Dr. Gary Habermas spent over five years examining and cataloguing hundreds of prominent secular scholars from the 1980’s to current day according to the first-century records that they considered historic facts. Among these he found strong support that a significant number of early Christians did have some kind of transformative experience.
In one of his epistles, the Apostle Paul, whom scholars agree wrote his books in the mid-first century, decades after Jesus’ ministry, says the following:
1 Corinthians 15:3-6
English Standard Version (ESV)
3 For I delivered to you as of first importance what I also received: that Christ died for our sins in accordance with the Scriptures, 4 that he was buried, that he was raised on the third day in accordance with the Scriptures, 5 and that he appeared to Cephas (Peter), then to the twelve. 6 Then he appeared to more than five hundred brothers at one time, most of whom are still alive, though some have fallen asleep.

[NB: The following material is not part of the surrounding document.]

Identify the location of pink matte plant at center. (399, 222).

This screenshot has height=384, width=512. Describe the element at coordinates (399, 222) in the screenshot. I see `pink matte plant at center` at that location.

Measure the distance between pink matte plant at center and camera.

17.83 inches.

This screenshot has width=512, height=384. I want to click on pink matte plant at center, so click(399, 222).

Given the early dating of this passage, it would be bold indeed to make such a claim if there were, in fact, no eyewitnesses. Paul could be discredited as a fraud very quickly by citing specific witnesses (Cephas/Peter, James, and “the twelve”) and by listing numerous witnesses (over 500) that did not exist. And if Paul was discredited, his letters would most likely not continue to be copied and circulated so widely.The post resurrection appearances of Jesus are not simply reported by one person or group of people on one instance. Rather, it is reported on multiple occasions by multiple people or groups of people, many of which had not communicated with one another prior to witnessing Jesus alive. The reports of the witnesses are not restricted to one or two books, but are independently attested by all four gospels and several of the epistles. Multiple, independent attestation is one of the hallmarks of the truth of an eyewitness statement.This is something that even the harsh German critic of the resurrection, Gerd Lüdemann, had to admit to:“It may be taken as historically certain that Peter and the disciples had experiences after Jesus’ death in which Jesus appeared to them as the risen Christ.” (Gerd Lüdemann, What Really Happened to Jesus?, trans. John Bowden (Louisville, Kent.: Westminster John Knox Press, 1995), p.80)

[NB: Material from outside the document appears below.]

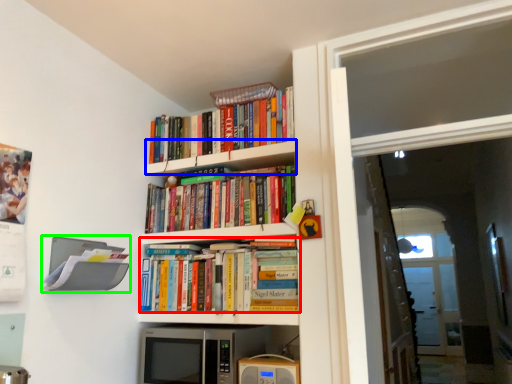
Question: Which is farther away from book (highlighted by a red box)? shelf (highlighted by a blue box) or shelf (highlighted by a green box)?

Choices:
 (A) shelf
 (B) shelf

Answer: (A)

Ehrman should not be taken to be saying anything more than what he admits to; however his admissions, and the change of mind that has led to them, support the idea that the very earliest Christians held the divinity of Jesus and experienced resurrection appearances that are difficult to explain as illusion, hallucination, or hypnosis.
While Ehrman does not support Evangelicals, his admissions add evidence to the Christian conceit.